An Analysis of the Vulnerability of Global Drinking Water Access to Climate-related Hazards

Abstract:

Global drinking water access targets are formulated around “sustainable access.” Global climate change (GCC) and associated hazards threaten the sustainability of drinking water supply. Extensive literature exists on the impacts of GCC on precipitation and water resources. However, the literature lacks a credible analysis of the vulnerability of global drinking water access. This research reports on an analysis of the current vulnerability of drinking water access due to three climate-related hazardous events: cyclone, drought and flood.

An ArcGIS database was built incorporating the following: population density, hazardous event frequency, drinking water technologies in use and adaptive capacity. Two global grids were incorporated first: (1) LandScan^TM global population distribution; and (2) frequency of cyclone, drought and flood from ~1980-2000 from Columbia University Center for Hazards Risk Research (CHRR). Population density was used to characterize cells as urban or rural and country-level urban/rural drinking water technologies in use were added based on the WHO/UNICEF Joint Monitoring Programme data. Expert assessment of the resilience of each technology to each hazardous event based on WHO/DFID Vision 2030 were quantified and added to the database. Finally, country-level adaptive capacity was drawn from the “readiness” parameter of the Global Adaptation Index (GaIn). ArcGIS Model Builder and Python were used to automate the addition of datasets.
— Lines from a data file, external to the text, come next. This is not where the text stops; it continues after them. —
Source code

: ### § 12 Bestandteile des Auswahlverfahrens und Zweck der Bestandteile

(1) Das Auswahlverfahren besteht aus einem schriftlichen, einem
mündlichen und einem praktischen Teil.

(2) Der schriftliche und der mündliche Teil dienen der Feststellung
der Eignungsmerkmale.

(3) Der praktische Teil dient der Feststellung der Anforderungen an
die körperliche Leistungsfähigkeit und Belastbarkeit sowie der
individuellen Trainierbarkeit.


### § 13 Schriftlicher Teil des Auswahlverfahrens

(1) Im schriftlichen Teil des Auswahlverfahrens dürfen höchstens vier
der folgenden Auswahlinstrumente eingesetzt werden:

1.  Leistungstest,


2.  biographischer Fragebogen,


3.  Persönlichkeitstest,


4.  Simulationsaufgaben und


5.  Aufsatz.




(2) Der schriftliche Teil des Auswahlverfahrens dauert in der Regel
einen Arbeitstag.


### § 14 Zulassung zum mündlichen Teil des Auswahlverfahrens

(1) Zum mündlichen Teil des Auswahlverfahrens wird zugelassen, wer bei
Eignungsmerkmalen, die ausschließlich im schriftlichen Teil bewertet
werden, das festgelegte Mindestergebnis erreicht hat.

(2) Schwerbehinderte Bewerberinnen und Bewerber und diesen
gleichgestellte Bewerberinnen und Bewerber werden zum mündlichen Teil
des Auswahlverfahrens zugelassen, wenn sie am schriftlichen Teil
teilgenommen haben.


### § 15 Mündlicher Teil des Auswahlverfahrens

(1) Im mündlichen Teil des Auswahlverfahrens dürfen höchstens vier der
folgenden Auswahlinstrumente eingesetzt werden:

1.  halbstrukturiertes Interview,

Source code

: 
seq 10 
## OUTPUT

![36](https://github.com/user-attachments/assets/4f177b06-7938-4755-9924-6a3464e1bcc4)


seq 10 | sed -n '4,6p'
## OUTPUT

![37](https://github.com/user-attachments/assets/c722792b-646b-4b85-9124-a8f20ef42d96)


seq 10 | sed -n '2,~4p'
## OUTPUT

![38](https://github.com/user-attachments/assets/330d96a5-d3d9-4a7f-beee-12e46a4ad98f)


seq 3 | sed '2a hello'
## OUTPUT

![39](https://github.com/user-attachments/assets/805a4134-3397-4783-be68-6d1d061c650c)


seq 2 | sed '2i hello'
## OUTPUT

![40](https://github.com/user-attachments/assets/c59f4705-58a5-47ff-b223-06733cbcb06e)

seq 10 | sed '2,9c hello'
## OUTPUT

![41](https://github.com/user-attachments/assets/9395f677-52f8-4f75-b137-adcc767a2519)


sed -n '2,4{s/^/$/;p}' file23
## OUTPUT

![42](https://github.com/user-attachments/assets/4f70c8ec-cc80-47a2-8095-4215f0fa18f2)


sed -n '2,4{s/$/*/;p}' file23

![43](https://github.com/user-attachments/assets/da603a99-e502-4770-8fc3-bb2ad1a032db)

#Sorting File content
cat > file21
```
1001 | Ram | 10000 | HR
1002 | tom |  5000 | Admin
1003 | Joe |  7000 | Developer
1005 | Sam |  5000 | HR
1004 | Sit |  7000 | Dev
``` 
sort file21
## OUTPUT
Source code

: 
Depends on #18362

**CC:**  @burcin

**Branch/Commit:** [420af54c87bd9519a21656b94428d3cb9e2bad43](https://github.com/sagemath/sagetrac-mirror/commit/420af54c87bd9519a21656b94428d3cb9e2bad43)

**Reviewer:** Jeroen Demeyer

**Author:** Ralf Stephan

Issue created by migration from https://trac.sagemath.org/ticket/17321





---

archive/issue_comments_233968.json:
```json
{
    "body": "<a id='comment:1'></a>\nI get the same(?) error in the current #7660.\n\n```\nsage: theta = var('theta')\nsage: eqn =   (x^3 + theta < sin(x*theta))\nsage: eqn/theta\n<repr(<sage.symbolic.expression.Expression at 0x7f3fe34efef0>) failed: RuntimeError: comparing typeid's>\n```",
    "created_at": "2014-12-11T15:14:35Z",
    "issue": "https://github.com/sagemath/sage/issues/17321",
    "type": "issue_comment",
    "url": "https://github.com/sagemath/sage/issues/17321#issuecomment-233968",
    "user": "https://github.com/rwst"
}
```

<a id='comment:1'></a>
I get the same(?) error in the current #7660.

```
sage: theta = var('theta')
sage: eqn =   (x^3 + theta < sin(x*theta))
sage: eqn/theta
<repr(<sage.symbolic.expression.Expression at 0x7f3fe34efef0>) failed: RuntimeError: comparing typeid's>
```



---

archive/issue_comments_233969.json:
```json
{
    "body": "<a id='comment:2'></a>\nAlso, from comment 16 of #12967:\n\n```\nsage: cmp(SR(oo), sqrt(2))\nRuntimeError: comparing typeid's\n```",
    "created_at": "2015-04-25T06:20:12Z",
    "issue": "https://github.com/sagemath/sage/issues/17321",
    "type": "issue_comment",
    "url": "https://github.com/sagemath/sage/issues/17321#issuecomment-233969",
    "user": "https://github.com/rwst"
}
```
This presentation will report on the results of this analysis, the first credible attempt to assess the vulnerability of global drinking water access to climate-related hazardous events. This analysis has yielded country-level scores and maps displaying the ranking of exposure score (for flood, drought, cyclone, and all three in aggregate) and the corresponding country-level vulnerability scores and rankings incorporating the impact of drinking water technologies and adaptive capacity (Figure 1).